Lane change is an important issue in microscopic traffic flow simulations and active safety. Overtaking and changing lanes are dangerous driving maneuvers. This approach presents a lane-changing system based on speed and a minimum gap between vehicles in a vehicular ad hoc network (VANET). This paper proposes a solution to ensure the safety of drivers while changing lanes on highways. Efficient routing protocols could play a crucial role in VANET applications, safeguarding both drivers and passengers, and thus, maintaining a safe on-road environment. This paper focuses on the development of an intelligent transportation system that provides timely, reliable information to drivers and the concerned authorities.

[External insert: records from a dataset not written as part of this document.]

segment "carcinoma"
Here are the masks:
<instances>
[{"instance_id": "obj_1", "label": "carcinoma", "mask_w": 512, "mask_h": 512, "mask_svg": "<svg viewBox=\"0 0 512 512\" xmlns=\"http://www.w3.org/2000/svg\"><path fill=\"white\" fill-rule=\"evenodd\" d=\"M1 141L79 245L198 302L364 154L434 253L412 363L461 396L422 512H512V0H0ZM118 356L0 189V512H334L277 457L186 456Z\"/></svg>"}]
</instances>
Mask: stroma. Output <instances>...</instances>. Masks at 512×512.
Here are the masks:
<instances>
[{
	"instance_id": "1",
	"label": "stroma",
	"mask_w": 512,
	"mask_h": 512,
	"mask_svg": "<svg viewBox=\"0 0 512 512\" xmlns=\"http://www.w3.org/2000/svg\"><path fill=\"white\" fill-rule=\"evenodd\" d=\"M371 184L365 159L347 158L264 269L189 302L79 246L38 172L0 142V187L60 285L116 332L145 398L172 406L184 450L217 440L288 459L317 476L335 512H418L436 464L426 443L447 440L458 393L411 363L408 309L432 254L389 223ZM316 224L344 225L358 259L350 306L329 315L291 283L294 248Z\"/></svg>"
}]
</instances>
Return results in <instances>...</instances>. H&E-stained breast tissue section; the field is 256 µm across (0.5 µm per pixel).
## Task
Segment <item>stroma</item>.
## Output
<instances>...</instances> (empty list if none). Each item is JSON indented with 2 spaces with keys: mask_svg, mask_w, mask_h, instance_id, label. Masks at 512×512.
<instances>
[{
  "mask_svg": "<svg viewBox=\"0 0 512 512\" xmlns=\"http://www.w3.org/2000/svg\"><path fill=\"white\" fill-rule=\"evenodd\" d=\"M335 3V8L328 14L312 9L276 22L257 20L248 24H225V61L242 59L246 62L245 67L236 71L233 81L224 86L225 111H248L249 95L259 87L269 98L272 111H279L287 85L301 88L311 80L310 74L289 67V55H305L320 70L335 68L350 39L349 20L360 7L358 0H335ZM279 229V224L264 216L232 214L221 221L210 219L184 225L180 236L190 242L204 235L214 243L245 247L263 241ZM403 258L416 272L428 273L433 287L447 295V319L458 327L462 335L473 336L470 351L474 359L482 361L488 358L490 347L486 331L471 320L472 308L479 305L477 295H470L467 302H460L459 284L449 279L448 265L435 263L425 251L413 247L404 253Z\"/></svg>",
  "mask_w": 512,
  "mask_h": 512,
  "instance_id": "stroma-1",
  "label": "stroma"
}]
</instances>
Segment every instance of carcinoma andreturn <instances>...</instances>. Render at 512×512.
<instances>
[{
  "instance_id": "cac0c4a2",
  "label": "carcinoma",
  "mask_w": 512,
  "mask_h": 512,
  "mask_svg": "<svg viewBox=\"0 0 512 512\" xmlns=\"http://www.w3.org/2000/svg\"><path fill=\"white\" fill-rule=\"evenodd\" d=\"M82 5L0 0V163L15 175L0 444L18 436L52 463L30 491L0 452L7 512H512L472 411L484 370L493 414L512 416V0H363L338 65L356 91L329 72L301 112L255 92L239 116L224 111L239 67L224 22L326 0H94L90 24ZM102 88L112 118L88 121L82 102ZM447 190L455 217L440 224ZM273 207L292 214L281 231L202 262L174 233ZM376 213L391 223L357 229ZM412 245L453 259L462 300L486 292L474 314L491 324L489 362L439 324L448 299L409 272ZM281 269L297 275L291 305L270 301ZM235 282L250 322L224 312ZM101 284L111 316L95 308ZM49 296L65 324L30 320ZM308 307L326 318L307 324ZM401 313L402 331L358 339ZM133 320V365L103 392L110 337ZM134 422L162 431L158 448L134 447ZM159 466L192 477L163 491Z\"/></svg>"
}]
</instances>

A test bed is created for the techniques used in the proposed system, where analysis takes place in an on-board embedded system designed for vehicle navigation. The designed system was tested on a four-lane road in Neemrana, India. Successful simulations were conducted with real-time network parameters to maximize quality of service and performance using Simulation of Urban Mobility and Network Simulator 2 (NS-2). The system implementation, together with the findings, is presented in this paper. Illustrating the approach are results from simulation using NS-2.

SBLS: Speed Based Lane Changing System in VANETs

In vehicular ad hoc networks (VANETs) the network services and applications (e.g., safety messages) will require an exchange of vehicle and event location information. Effective lane changing and routing in Vehicular Ad hoc Networks is a challenging task. This paper aims to propose a solution to ensure the safety of drivers while changing lanes on the highways. Efficient and faster routing protocols could play a crucial role in the applications of VANET, safeguarding both the drivers and the passengers and thus maintaining a safe on-road environment. In this paper we propose SBLS: Speed Based Lane Changing System in VANETs, for effective lane changing in the dynamic mobility model. In our approach we present the lane changing based system on speed and minimum gap between the vehicles in VANET. The test bed is created on the techniques used in the proposed system where the analysis takes place in the On Board Embedded System designed for Vehicle Navigation. The designed system was tested on a 4-lane road at Neemrana in India. Successful simulations have been conducted along with real time network parameters to maximize the QoS (quality of service) and performance using SUMO and NS-2.